The executive summary is that in schools aimed at working class kids, the goal (no matter what the “subject area”) was to have them follow procedure. For middle class kids, the goal was to have the independently calculate the right answer. For kids of professionals, the goal was to have them be expressive and interdependent. And for kids of the 1%, the goal was to have them be strategic. Read the article, it’s totally worth your while. The belief, unnamed but thoroughly evident, was that school should train kids to replicate their parents’ work lives; that some kids were capable of analytical and creative work, and other kids just needed to follow the footsteps on the floor.

The importance of this work came to mind again today when I read that the University of Akron has offered buyouts to 47% of its faculty, in an effort to control long-term spending patterns. Why 47%? Because they want to keep faculty in all of their “career fields,” and shed only those in the traditional liberal arts disciplines. All the social sciences faculty are eligible to leave; all of the humanities faculty. Math and physics can go home, but chemistry has to stay. U of A makes its money in teaching kids business, law, IT, healthcare and polymer engineering. They’re betting the ranch on being a trade school.

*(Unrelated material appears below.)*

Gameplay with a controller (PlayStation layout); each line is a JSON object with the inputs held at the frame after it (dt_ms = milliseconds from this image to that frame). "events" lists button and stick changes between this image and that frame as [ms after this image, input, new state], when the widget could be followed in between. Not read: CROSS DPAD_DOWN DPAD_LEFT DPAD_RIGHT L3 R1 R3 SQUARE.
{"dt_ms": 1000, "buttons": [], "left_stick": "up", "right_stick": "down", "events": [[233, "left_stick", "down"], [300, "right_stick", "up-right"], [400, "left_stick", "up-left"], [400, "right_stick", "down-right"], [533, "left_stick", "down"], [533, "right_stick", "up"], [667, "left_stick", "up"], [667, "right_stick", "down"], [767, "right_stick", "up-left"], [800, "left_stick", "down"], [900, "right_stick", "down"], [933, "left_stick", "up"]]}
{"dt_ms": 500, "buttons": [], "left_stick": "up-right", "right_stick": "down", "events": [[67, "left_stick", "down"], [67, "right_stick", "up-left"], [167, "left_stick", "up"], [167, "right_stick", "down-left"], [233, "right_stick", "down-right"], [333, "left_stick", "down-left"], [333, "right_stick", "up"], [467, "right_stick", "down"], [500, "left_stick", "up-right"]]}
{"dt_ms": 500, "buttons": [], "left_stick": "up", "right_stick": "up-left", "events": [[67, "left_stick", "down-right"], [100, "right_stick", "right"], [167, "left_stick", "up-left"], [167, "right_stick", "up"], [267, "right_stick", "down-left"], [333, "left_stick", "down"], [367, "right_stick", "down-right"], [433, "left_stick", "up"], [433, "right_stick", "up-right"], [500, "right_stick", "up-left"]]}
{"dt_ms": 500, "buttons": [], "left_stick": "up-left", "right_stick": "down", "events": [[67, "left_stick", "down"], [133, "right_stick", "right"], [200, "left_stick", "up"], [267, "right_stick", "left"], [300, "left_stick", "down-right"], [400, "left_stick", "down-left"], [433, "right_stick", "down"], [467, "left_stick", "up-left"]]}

The supposedly commonsense notion that you go to college in order to learn a profession is actually only true for colleges aimed at working class and middle class kids. They’re bootstrap schools, the kinds of places where you go to be the first in your family to work an indoor job without injury risk, a job that doesn’t require nametags and uniforms.

College for the more well-to-do kids, for kids from college-experienced families… they’re under no such constraint. You can major in dance instead of athletic training, in physics instead of engineering, in history instead of public administration. You can change majors in light of discovering a new love, and not have your carefully curated path fall apart around you. The fundamental meaning of college is different for different schools and different students.

Not surprisingly, the nature of the faculty is different as well. Students at the bootstrap schools will be met by a majority-temp faculty, paid by the course to know a little bit more than their students, to check students’ progress as they work through the problem sets. Schools at the liberal arts temples will be met by broadly educated, curious, permanent faculty who are willing to guide a student through whatever interests she develops. And schools of the elite, the research universities both public and private, will be taught extensively by grad student TAs, who demonstrate the daily experience of the next steps their undergrads will be taking themselves in a few years.

American higher education is perplexing to the public and to policymakers because it isn’t one single thing that can be discussed coherently. It is a complex network of social relations that funnels different students down different roads to different lives.